Return only the line containing "output f1, f2, f3" and each line after it, exactly as written, through the end of the records.

[Text-based design files]

- - - - -

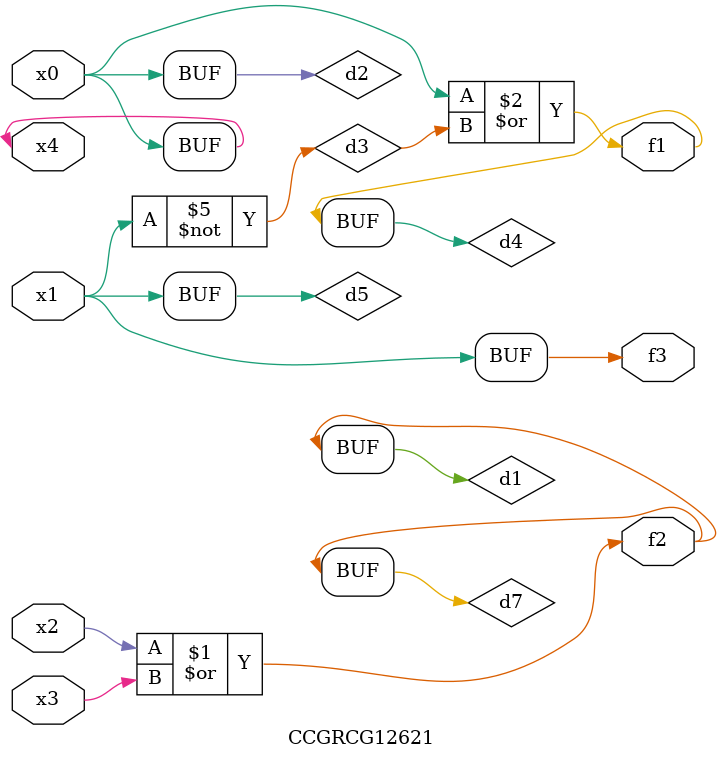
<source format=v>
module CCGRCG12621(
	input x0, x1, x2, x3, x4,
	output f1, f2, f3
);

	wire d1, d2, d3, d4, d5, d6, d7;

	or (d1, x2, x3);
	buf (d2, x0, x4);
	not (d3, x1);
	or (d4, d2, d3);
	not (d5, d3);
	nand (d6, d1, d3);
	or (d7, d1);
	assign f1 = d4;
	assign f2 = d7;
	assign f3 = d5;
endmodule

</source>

- - - - -

> _RESPONSE AREA_:
	output f1, f2, f3
);

	wire d1, d2, d3, d4, d5, d6, d7;

	or (d1, x2, x3);
	buf (d2, x0, x4);
	not (d3, x1);
	or (d4, d2, d3);
	not (d5, d3);
	nand (d6, d1, d3);
	or (d7, d1);
	assign f1 = d4;
	assign f2 = d7;
	assign f3 = d5;
endmodule

</source>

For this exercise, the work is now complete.